Esta doble vara no es nueva, pero en la actual coyuntura adquiere un carácter urgente. El Gobierno nacional proclama la libertad como estandarte, pero persigue a quienes protestan. Convoca a desregularlo todo, pero endurece los mecanismos de control ideológico. Y en ese juego, la justicia deja de ser árbitro para convertirse en herramienta.

La liberación de Eva Mieri no borra lo que pasó. La prisión preventiva injustificada, el silencio institucional, la cobertura mediática tendenciosa y la falta de proporcionalidad en el tratamiento judicial revelan algo más profundo: una justicia cada vez más alineada con el poder real, cada vez más dispuesta a castigar lo que molesta políticamente.

Desde Quilmes, la consigna se expandió: “Liberen a Eva” fue mucho más que un pedido. Fue una defensa del derecho a disentir, a militar, a protestar. A tener una voz propia sin miedo a terminar en una celda. Y si esa defensa no se vuelve colectiva, no será la última vez que veamos a una concejala del conurbano caminando hacia una prisión por pensar distinto.

 

 

¿Y el Gordo Dan no está preso?

Mientras Eva Mieri era esposada, trasladada a una cárcel federal y procesada como si fuera jefa de una banda criminal por dejar estiércol frente a la casa de un diputado, otro hecho de gravedad institucional extrema pasaba de largo ante la mirada cómplice del Poder Judicial: los llamados públicos a dinamitar el Congreso, sacar los tanques a la calle y armar milicias civiles. No desde el anonimato de la cloaca digital, sino desde cuentas verificadas, seguidas por funcionarios libertarios, influencers cercanos al Presidente y hasta potenciales candidatos del oficialismo.

El caso del influencer “Gordo Dan” y sus compañeros de cruzada virtual —@elpittttt, @ElTrumpista y @FranFijap— revela una dimensión brutal de la doble vara judicial. El primero exigió “los tanques a la calle ya”. El segundo pidió “meter los tanques en el Congreso”. El tercero fue más lejos: “Dinamitar todo el Congreso con diputados y senadores adentro”. Pese a la denuncia penal presentada por siete diputados de Unión por la Patria —invocando artículos del Código Penal y el artículo 36 de la Constitución Nacional— ningún fiscal de turno actuó de oficio.

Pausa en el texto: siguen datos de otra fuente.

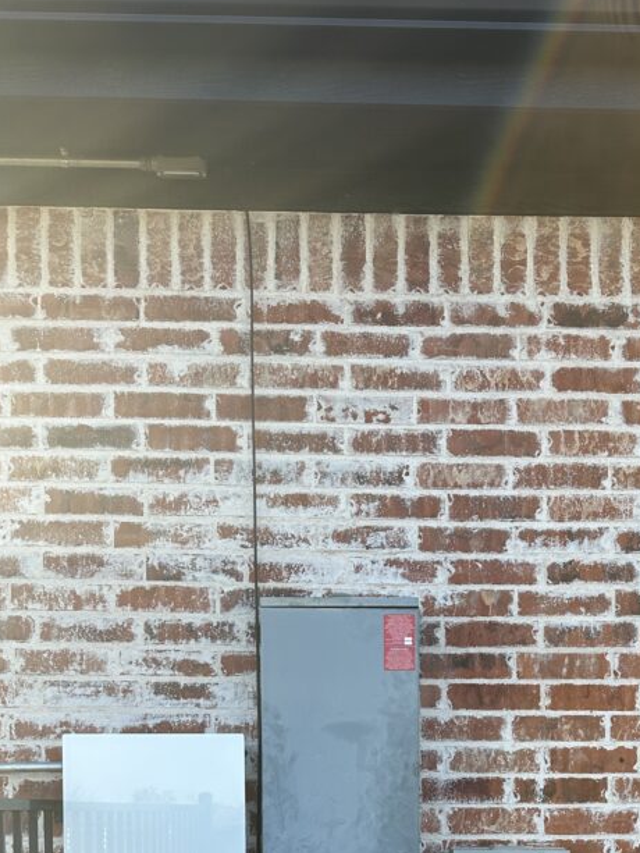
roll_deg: -1.7
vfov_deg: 36.8
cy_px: 828
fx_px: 1158
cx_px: 458
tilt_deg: +1.0
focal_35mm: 47
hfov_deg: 30.5
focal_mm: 6.86
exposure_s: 1/903
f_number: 1.78
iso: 80
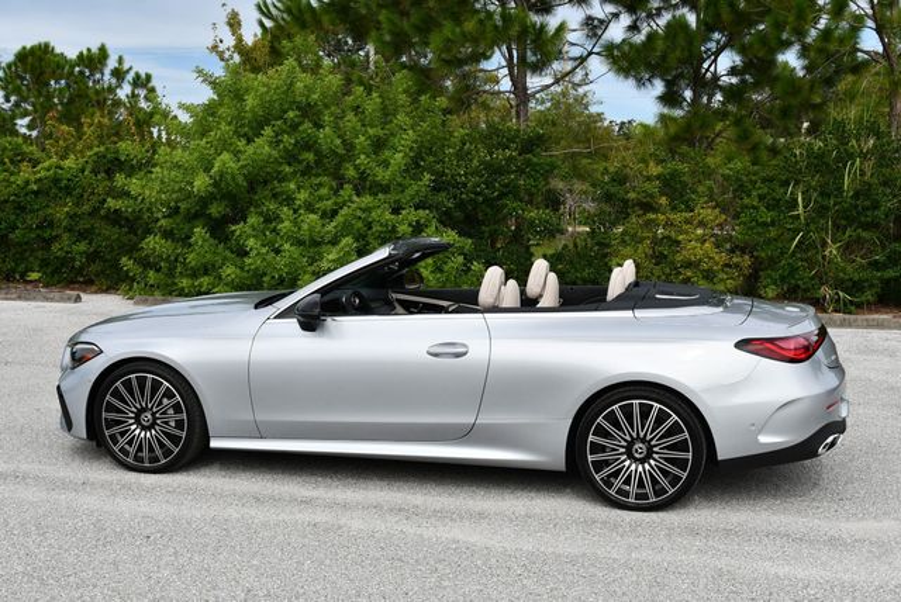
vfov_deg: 28.1
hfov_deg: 41.1
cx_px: 450
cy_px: 301
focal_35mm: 48
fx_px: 1202
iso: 100
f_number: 8
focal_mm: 24
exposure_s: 1/250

La causa recayó, por sorteo, en el juzgado de María Eugenia Capuchetti. Y duerme.

La expectativa de pena por instigar un golpe de Estado es altísima. Pero no hay detenciones, ni llamados a indagatoria, ni medidas cautelares. La libertad de expresión, que no ampara delitos, se invoca con entusiasmo cuando los instigadores son libertarios funcionales al poder. Cuando el delito es contra el orden constitucional, pero lo comete un troll afín al Gobierno, el Poder Judicial se vuelve ciego, sordo y mudo.

¿Hay que ser concejal kirchnerista para terminar en una cárcel federal por un escrache simbólico? ¿Qué tiene que pasar para que una amenaza golpista tenga consecuencias reales? ¿Dónde está el límite?

La respuesta parece obvia: no hay Justicia, hay alineamiento. Cuando la Justicia se transforma en un brazo del Ejecutivo —o peor aún, de su comunidad de trolls—, la democracia entra en zona de riesgo. La impunidad digital de los libertarios no es ingenua. Es parte del aparato. Y el silencio judicial, también.